Sejak zaman Olimpiade Kuno di Yunani, olahraga adalah ruang suci yang bebas dari konflik politik. Nilai sportivitas mengajarkan bahwa manusia setara di arena, tanpa memandang ras, agama, atau warna bendera. Seperti kata Pierre de Coubertin, pendiri Olimpiade modern, "The important thing in life is not the triumph but the struggle; the essential thing is not to have conquered but to have fought well."
Bahkan ketika Perang Dingin membelah dunia, atlet dari Amerika Serikat dan Uni Soviet tetap berdiri berdampingan di podium Olimpiade. Mereka bertanding sengit, tapi saling menghormati setelah peluit panjang berbunyi. Olahraga menjadi bahasa universal yang melampaui politik, dan justru berfungsi sebagai jembatan perdamaian.
Sayangnya, sebagian politisi dan tokoh kita tampaknya belum lulus mata kuliah Etika Olahraga dan Diplomasi Global. Bagi mereka, setiap momen adalah panggung politik. Bahkan gelanggang olahraga pun jadi arena kampanye ideologis dan moral.

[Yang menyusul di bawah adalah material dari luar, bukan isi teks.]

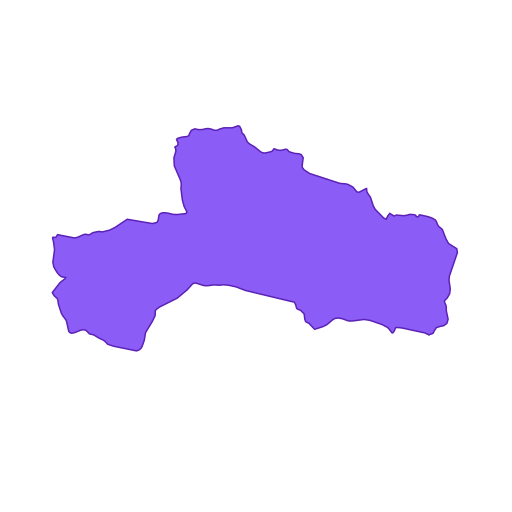 the Province of Takhar, rotated 104°
{"feature_id": "AFG-1765", "entity_name": "Takhar", "entity_type": "Province", "adm_level": 1, "iso_a3": "AFG", "parent_name": "Afghanistan", "parent_adm1": "", "projection": "robinson", "projection_center": [69.729, 36.705], "detail": "fine", "context": "isolated", "style": "filled", "palette": "violet", "viewbox_px": 512, "rotation_deg": 104, "n_neighbors": 0, "source": "natural_earth", "source_scale": "10m", "svg_char_len": 4021}
<svg xmlns="http://www.w3.org/2000/svg" viewBox="0 0 512 512"><g transform="rotate(104 256 256)"><path d="M270.9,54.3L275.2,54.5L278.2,57.0L279.9,60.5L281.9,63.7L285.8,65.0L288.1,65.5L289.1,66.6L289.8,68.1L290.8,69.0L289.8,73.5L290.5,96.4L291.0,100.7L291.7,103.1L292.7,103.4L294.3,103.5L295.9,103.9L297.4,104.6L297.7,105.2L297.3,106.0L296.4,107.0L294.3,109.7L293.4,111.5L292.0,117.2L290.9,129.8L291.4,135.7L295.6,146.4L296.4,149.2L296.6,151.6L296.0,156.6L296.2,161.0L297.2,163.7L298.7,165.7L305.6,170.7L308.5,174.2L312.9,181.4L308.5,188.4L307.8,191.7L307.0,192.4L305.5,193.4L300.5,195.3L297.9,199.7L297.8,200.9L297.5,202.9L297.0,203.8L296.0,204.5L294.5,205.2L292.2,207.0L291.4,208.0L291.6,209.7L292.0,258.0L290.8,267.7L291.0,275.8L291.9,281.0L293.2,284.4L294.2,289.8L296.5,295.6L297.1,297.9L297.3,300.0L296.8,307.9L297.4,309.6L298.2,310.7L305.5,314.6L315.9,322.2L328.7,337.1L331.4,339.4L333.4,340.5L337.2,339.6L338.5,339.5L344.7,340.8L356.6,344.5L357.9,344.6L364.8,344.0L371.2,344.6L373.2,345.2L374.7,346.1L375.5,346.8L377.0,349.0L378.0,372.3L377.5,378.6L375.4,381.8L374.9,382.8L374.5,384.1L373.8,387.9L371.9,394.1L371.8,396.0L371.9,398.0L371.7,399.1L370.2,401.3L369.2,403.3L369.2,405.0L369.7,406.8L370.6,408.4L374.5,413.8L375.6,416.5L375.3,418.2L374.4,419.5L365.0,424.2L364.0,425.0L360.5,429.3L358.5,431.1L350.5,436.1L346.3,437.8L345.7,438.3L345.1,439.0L343.9,441.3L343.2,442.4L342.5,443.2L340.7,444.8L329.2,439.7L324.1,435.7L322.9,435.5L322.8,436.2L323.2,437.9L323.1,439.9L322.0,442.4L320.2,444.9L317.7,447.5L315.4,449.6L311.2,451.6L298.6,453.0L291.0,456.0L287.9,457.7L287.2,457.7L286.8,457.3L286.7,455.8L286.5,455.2L286.1,454.8L285.7,454.5L283.3,453.7L282.4,436.6L281.6,434.7L280.2,432.6L277.5,429.2L276.4,427.5L276.0,425.9L276.2,424.3L276.1,423.9L275.9,423.3L275.4,422.5L274.8,421.8L273.3,420.5L272.3,419.0L270.4,414.9L270.0,413.8L270.0,413.1L270.0,412.0L269.8,411.3L269.5,410.3L266.3,404.3L262.4,399.7L251.5,389.8L249.6,364.5L247.4,360.2L244.9,359.6L240.3,360.0L239.6,359.9L238.9,359.7L238.2,359.3L237.5,358.5L236.7,357.1L236.1,355.1L235.7,351.7L235.7,347.3L235.4,345.0L234.8,342.4L231.8,334.3L229.9,333.7L225.5,337.6L219.7,340.9L208.6,345.2L205.8,345.6L202.8,346.4L200.3,347.9L188.3,357.1L180.6,359.4L174.1,359.1L172.6,359.4L171.3,360.0L170.6,360.6L170.1,361.0L169.6,360.9L169.2,360.5L168.3,359.3L167.4,358.8L165.9,358.8L165.0,359.2L164.0,359.8L162.6,361.0L162.0,361.3L161.3,360.9L160.4,359.9L158.8,357.1L157.9,355.0L156.8,351.9L156.1,350.9L155.0,350.3L152.7,350.0L149.6,349.1L147.4,346.1L147.3,342.5L146.9,340.8L146.2,338.5L144.5,335.2L143.8,332.9L143.7,329.9L144.0,327.7L143.9,325.7L143.3,324.0L141.6,322.0L139.4,318.2L137.4,310.2L135.5,307.1L134.0,305.0L134.0,304.0L134.1,303.3L137.0,300.7L139.2,299.8L140.0,299.3L140.4,298.8L140.6,298.3L140.8,297.7L141.2,297.1L141.7,296.5L146.9,292.4L147.7,291.4L148.4,290.3L149.0,288.8L150.4,283.9L153.9,276.4L154.2,274.5L154.0,272.5L151.9,268.0L150.7,266.1L150.2,265.6L149.7,265.2L149.3,265.1L148.4,265.0L147.8,264.6L147.5,263.8L147.9,261.8L147.9,260.2L147.7,258.4L147.0,256.3L145.4,253.5L145.2,253.1L145.1,252.2L145.2,251.5L145.4,251.0L146.6,249.6L146.9,248.1L147.1,243.4L146.4,238.9L146.6,237.4L146.7,236.6L149.2,234.0L157.6,233.0L158.1,232.8L158.8,232.5L160.8,230.1L163.0,223.9L165.2,193.0L165.1,191.1L164.6,188.2L164.3,186.1L164.3,184.0L165.6,178.9L166.0,178.1L169.4,173.7L169.3,172.3L169.1,171.3L164.1,165.7L163.8,165.0L164.4,164.8L166.6,164.1L168.6,162.3L171.5,159.0L178.9,154.4L181.9,151.6L188.2,141.4L188.8,138.6L185.4,137.9L182.3,136.5L183.8,131.7L182.3,129.7L181.1,122.1L179.6,118.8L178.6,117.3L178.1,115.4L177.8,113.3L177.7,111.2L178.0,110.6L178.5,110.4L178.9,110.1L179.0,108.9L178.4,107.9L176.7,107.5L176.4,106.7L176.2,98.3L176.6,94.2L177.7,90.7L178.7,89.5L181.3,87.7L182.7,86.4L183.4,85.3L184.6,82.7L185.2,81.6L193.3,75.9L197.3,72.2L200.4,62.9L204.1,61.4L228.9,63.5L233.0,62.8L240.7,59.6L245.2,59.0L246.7,59.2L250.7,60.4L252.1,61.3L254.0,62.3L255.9,61.4L257.8,59.8L259.6,59.0L263.3,58.0L270.9,54.3Z" fill="#8b5cf6" stroke="#5b21b6" stroke-width="1.5"/></g></svg>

Hubungan Diplomatik Bukan Alasan
Memang benar, Indonesia tidak memiliki hubungan diplomatik dengan Israel. Namun apakah itu berarti kita harus menolak atletnya datang untuk bertanding? Dalam dunia modern, hubungan diplomatik bukan satu-satunya ukuran etika internasional. Kita tetap berdagang secara tidak langsung, bahkan memakai teknologi yang dikembangkan ilmuwan Israel setiap hari---dari antivirus komputer hingga sistem pertanian modern. Ironi yang jarang disinggung dalam orasi penolakan.

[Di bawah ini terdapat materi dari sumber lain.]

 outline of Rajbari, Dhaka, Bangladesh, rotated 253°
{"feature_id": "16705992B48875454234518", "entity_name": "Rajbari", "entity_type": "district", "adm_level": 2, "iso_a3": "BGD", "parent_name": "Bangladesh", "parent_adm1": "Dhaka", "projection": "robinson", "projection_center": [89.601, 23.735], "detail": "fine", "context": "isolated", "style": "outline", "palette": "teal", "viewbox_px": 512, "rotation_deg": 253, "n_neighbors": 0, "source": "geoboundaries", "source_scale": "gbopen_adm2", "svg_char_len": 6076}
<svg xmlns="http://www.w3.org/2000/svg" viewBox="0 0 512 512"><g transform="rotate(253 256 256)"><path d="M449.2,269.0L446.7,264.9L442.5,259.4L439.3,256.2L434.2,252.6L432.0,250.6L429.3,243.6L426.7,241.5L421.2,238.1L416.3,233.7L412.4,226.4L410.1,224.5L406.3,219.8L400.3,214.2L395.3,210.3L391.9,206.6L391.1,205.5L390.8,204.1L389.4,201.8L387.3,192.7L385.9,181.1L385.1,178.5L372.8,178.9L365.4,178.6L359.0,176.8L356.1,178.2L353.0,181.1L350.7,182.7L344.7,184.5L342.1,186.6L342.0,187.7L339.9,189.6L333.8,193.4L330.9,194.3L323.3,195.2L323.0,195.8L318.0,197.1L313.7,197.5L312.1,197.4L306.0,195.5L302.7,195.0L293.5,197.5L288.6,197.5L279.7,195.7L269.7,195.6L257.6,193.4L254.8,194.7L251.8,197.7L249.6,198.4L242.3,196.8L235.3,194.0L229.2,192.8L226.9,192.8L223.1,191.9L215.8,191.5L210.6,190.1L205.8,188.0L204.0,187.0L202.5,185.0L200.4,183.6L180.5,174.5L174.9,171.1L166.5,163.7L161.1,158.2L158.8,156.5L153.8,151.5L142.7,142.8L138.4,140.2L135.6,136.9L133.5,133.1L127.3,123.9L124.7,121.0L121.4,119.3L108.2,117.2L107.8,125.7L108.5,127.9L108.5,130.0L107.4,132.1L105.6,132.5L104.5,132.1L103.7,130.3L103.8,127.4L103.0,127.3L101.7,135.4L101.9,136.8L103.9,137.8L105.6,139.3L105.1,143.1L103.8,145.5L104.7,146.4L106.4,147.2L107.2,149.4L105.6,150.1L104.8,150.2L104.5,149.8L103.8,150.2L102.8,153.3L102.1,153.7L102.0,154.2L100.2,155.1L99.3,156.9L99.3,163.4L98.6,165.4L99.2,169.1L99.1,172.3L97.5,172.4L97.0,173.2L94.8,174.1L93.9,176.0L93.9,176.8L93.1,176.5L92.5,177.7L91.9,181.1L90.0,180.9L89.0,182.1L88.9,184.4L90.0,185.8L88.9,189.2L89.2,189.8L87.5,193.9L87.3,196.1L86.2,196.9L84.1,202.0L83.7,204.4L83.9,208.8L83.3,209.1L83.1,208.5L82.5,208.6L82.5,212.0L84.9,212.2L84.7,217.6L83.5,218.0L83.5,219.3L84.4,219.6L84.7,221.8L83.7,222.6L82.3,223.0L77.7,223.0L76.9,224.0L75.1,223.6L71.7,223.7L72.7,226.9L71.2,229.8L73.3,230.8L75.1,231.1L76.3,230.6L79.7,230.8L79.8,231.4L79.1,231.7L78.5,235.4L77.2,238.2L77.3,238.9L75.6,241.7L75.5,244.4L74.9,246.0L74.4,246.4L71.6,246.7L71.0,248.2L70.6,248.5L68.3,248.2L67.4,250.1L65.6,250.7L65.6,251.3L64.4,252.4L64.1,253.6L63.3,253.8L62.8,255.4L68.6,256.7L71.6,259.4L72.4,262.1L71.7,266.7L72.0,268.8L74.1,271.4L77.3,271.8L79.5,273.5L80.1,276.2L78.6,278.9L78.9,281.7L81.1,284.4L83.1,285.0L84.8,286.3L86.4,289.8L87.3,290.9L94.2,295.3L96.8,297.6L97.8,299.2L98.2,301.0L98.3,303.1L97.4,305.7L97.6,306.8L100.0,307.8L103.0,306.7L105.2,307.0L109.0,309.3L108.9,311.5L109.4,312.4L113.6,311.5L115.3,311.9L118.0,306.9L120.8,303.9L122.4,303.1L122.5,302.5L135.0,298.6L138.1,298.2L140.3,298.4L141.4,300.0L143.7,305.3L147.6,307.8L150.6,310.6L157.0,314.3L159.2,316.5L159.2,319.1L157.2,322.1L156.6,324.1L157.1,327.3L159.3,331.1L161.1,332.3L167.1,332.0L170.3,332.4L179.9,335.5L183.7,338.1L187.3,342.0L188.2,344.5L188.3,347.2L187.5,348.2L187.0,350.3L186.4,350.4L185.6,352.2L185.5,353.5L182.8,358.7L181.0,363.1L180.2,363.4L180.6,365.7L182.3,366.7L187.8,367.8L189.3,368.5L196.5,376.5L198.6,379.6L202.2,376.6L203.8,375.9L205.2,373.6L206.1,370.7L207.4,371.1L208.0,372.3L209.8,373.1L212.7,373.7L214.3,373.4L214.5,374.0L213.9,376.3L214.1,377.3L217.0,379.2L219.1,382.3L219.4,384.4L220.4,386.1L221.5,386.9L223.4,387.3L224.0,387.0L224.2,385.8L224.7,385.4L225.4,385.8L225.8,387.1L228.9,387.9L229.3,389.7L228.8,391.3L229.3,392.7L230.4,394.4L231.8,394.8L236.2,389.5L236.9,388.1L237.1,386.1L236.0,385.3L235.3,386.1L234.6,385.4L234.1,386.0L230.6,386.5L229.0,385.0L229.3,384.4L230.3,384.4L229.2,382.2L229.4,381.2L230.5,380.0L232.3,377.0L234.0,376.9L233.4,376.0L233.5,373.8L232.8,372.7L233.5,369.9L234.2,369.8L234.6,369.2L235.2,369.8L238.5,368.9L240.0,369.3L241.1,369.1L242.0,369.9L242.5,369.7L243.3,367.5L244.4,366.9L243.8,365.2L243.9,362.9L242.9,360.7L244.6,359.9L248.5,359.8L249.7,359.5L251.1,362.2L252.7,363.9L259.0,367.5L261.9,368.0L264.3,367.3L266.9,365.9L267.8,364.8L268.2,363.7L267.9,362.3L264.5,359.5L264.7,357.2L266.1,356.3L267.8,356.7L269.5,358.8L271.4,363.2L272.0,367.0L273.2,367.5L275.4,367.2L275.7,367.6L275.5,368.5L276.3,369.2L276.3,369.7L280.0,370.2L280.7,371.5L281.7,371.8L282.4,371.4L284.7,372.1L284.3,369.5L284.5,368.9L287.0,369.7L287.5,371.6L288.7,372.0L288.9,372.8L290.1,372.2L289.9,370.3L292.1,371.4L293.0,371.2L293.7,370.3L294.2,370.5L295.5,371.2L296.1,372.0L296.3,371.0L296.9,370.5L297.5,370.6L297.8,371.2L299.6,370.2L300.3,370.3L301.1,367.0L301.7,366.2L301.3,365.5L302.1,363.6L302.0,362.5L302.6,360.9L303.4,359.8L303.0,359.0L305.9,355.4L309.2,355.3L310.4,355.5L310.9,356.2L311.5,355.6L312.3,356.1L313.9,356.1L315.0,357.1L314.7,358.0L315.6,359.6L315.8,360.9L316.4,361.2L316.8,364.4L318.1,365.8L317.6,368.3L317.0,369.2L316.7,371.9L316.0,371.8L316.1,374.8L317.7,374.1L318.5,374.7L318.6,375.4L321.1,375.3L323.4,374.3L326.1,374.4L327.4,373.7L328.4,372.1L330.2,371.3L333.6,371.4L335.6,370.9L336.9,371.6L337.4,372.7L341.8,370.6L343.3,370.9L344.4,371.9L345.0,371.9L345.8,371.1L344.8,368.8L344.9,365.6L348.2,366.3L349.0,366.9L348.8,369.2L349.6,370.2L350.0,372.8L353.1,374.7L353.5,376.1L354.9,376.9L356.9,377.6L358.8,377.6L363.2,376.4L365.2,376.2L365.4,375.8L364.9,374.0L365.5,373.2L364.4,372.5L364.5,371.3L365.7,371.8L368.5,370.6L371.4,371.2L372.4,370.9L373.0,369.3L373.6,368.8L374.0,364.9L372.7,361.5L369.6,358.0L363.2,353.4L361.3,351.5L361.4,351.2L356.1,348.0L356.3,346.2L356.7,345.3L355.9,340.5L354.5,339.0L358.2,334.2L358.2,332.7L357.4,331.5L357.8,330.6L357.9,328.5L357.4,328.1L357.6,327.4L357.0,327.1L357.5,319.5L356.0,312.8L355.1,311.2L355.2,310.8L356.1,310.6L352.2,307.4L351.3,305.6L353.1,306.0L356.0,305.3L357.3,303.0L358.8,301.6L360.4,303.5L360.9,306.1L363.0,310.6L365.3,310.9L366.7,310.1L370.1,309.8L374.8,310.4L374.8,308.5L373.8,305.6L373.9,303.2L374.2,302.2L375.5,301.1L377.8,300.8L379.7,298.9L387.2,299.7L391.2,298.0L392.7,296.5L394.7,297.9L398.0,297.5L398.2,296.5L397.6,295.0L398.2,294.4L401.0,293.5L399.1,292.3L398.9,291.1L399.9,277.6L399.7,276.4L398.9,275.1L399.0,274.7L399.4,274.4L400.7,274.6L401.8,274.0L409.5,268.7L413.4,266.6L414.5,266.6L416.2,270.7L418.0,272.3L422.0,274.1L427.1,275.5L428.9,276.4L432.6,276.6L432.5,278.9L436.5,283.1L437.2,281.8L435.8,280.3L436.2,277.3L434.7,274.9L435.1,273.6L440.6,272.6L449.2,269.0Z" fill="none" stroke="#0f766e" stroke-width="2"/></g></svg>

Yang lebih menarik, ketika polemik penolakan tim Israel U-20 dulu memuncak, Duta Besar Palestina untuk Indonesia, Zuhair Al-Shun, justru menyatakan bahwa Palestina tidak mempermasalahkan keikutsertaan Israel dalam ajang olahraga. "Kami tidak mencampurkan olahraga dan politik. Kami menghormati keputusan FIFA," ujarnya, seperti dikutip dari Kompas (29 Maret 2023). Sebuah pernyataan yang menampar kesalehan politik sebagian pihak di Indonesia, yang seolah lebih "Palestina dari Palestina" itu sendiri.
Pelajaran dari Masa Lalu
Kita sudah pernah menyesap pahitnya keputusan emosional itu. Ketika FIFA mencabut status tuan rumah, jutaan mimpi anak muda Indonesia ikut terkubur. Para pemain kehilangan panggung, para suporter kehilangan harapan, dan industri olahraga kehilangan momentum. Semua karena segelintir elite gagal membedakan idealisme dengan politisasi.
Kini, sejarah menatap kita kembali, bertanya: apakah kita akan jatuh di lubang yang sama? Jika pemerintah kembali tunduk pada tekanan politik domestik, maka pesan yang tersampaikan ke dunia jelas --- bahwa Indonesia belum siap menjadi bagian dari komunitas global yang rasional dan profesional.
Kita boleh tidak sepakat dengan kebijakan Israel, tapi membenci atletnya di gelanggang olahraga bukanlah solusi. Seperti kata Nelson Mandela, pejuang yang tahu benar arti diskriminasi: "Sport has the power to change the world. It has the power to inspire, to unite people in a way that little else does."